I would recommend Gödel's Proof to anyone with an interest in, or fear of, higher maths. I certainly wish I had read this a long time ago. It outlines the elements of Mathematics required to understand the proof, but it is the clear exposition of Gödel Numbering which I particularly enjoyed.

Errata

Such a shame that the precise use of English of the authors is let down by the type setting.

P84 We can gain gain some
P107 footnote 37 employ a a fixed
P116 S2 and from two

Tuesday 11 January 2011

Seal Morning by Rowena Farre


I borrowed this handsom first edition from my mother in law, who was given it on her birthday by her brother Peter on 14th April 1958.
Published two years before Gavin Maxwell's more famous Ring of Bright Water it too has been made into a film. It would be really interesting to know if Maxwell had read it.

It has much in common with Out of the Wild by Mike Tomkies, in that they both are set in the most isolated parts of Scotland, and both are a series of tales about the authors interactions with wild, normally injured, animals. Tomkies' book has photographs and he lives alone, as a grown man.

Seal Morning is the story of a girl's childhood, from ten to seventeen, with her aunt; her morning. The majority of this time she has a Common Seal as a pet, but also a pair of otters, a pair of squirrels and a rat. I am not sure how much scrutiny the book bares - surely a rat who lived with otters would not die of natural causes? do otters not have a mechanism to block incestuous pair bonds? even in the fifties surely you could not just take a ten year old into the wilds for seven years? these points aside it is a delightful read, and highlights how much we have changed in half a century. The thing, as a parent, that I find shocking is that a child had been sent from India at age seven, not to see her parents again for ten years.

What is impressive is the dedication to reading, music and the outdoors which enables two people to be a sufficiency to each other. Also notable is the postal delivery service where the postman walks the extra four mile round trip twice a week to deliver the mail in person for the sake of a cup of tea. It is also interesting to read about a period of time when the fight to outlaw gin traps and bird nesting was still ongoing.

Lastly I want to mention the recipe for Lambs Wool: the insides of a baked cooking apple whisked in hot milk with sugar and wine (or beer) added to taste.

Wildwood - A journey through trees


Wildwood A Journey Through Trees by Roger Deakin

I was given this book by friends for my fiftieth birthday, so made an uncharacteristic effort to read it; it was well worth the effort.

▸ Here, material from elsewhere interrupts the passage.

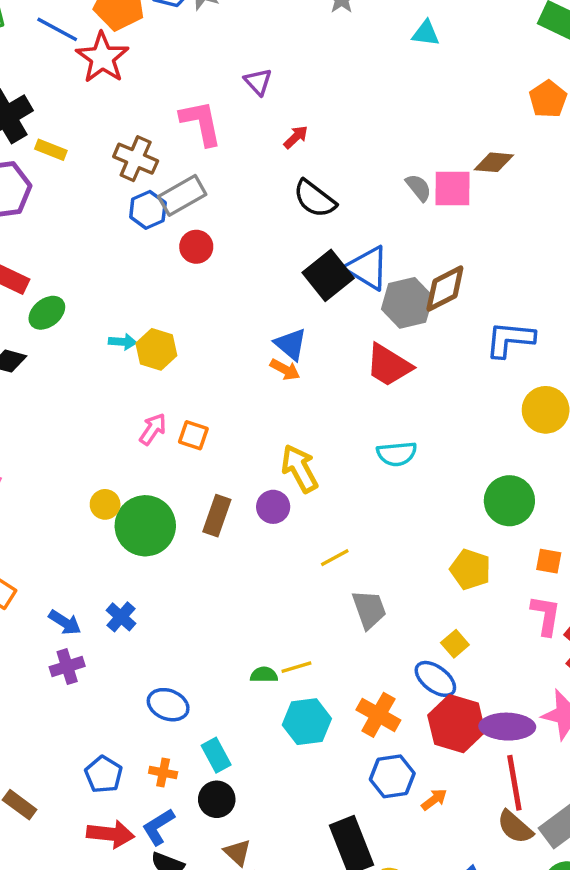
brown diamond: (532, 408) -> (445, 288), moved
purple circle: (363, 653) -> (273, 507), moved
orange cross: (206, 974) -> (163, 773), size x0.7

By the end of the book I found myself in tune with Roger Deakin, who lived my part-time passion for wood, trees, wildlife and trees.

Whilst his chainsaw installation artists were a little hard to take, indeed his artist friends were all from a different universe to mine, his travels in Kazakhstan, Australia and Kyrgyzstan were a delight.

The sections on natural history and the Engish countryside were well informed and informing.

I will probably read again and again, and have recommended to friends and even bought a copy as a birthday present.


He speculates that the evolutionary pressure on trees such as Ash to be respond well to coppicing was from extinct megaforna such as mammoths and mastadons. Which reminded me of my own musings on the reason that Oak dies back in the way it does. The picture is of a scrubby Cornish oak, the sharp, triangular section die-back is no deterrent to a modern, small, browser such as a Row Deer, but might put a mammoth off knocking the tree down accidentally.